Hang-Z commented 1 year ago

Hi, pmixer: I want to test the model and see the performance, so I just run the command

python main.py --dataset=ml-1m --train_dir=default --dropout_rate=0.2 --device=cuda --state_dict_path='ml-1m_default/TiSASRec.epoch=601.lr=0.001.layer=2.head=1.hidden=50.maxlen=200.pth' --inference_only=true --maxlen=200

as your README. But I get this error:

size mismatch for time_matrix_K_emb.weight: copying a param with shape torch.Size([3417, 50]) from checkpoint, the shape in current model is torch.Size([257, 50]).

I notice in your code, the time span should be 256, why the pretrained model you provided is 3417?

Hang-Z commented 1 year ago

Hi, pmixer: I want to test the model and see the performance, so I just run the command

python main.py --dataset=ml-1m --train_dir=default --dropout_rate=0.2 --device=cuda --state_dict_path='ml-1m_default/TiSASRec.epoch=601.lr=0.001.layer=2.head=1.hidden=50.maxlen=200.pth' --inference_only=true --maxlen=200

as your README. But I get this error:

size mismatch for time_matrix_K_emb.weight: copying a param with shape torch.Size([3417, 50]) from checkpoint, the shape in current model is torch.Size([257, 50]).

I notice in your code, the time span should be 256, why the pretrained model you provided is 3417?

Never mind, I just train a new model, and the testing performance is even a bit better than your paper. Thanks for your solid work~

pmixer commented 1 year ago

Hi, pmixer: I want to test the model and see the performance, so I just run the command

python main.py --dataset=ml-1m --train_dir=default --dropout_rate=0.2 --device=cuda --state_dict_path='ml-1m_default/TiSASRec.epoch=601.lr=0.001.layer=2.head=1.hidden=50.maxlen=200.pth' --inference_only=true --maxlen=200

as your README. But I get this error:

size mismatch for time_matrix_K_emb.weight: copying a param with shape torch.Size([3417, 50]) from checkpoint, the shape in current model is torch.Size([257, 50]).

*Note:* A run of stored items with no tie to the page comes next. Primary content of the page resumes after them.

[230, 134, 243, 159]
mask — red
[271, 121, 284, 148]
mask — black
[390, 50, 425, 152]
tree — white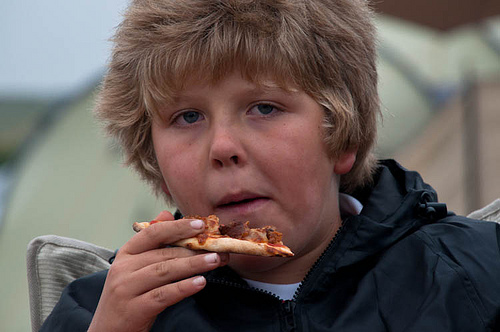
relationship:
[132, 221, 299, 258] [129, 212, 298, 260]
crust of pizza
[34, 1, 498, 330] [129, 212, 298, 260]
boy eating pizza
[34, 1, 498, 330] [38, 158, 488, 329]
boy wearing windbreaker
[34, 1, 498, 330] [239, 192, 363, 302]
boy wearing shirt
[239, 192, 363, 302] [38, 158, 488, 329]
shirt under windbreaker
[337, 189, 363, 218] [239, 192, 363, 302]
collar of a shirt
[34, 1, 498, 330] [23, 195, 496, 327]
boy sitting on a chair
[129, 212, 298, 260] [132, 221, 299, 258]
pizza has a crust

I notice in your code, the time span should be 256, why the pretrained model you provided is 3417?

Never mind, I just train a new model, and the testing performance is even a bit better than your paper. Thanks for your solid work~

sounds good, 3417 sounds like user/item num. btw, I'm not the paper author, just ported the code from tf to pytorch.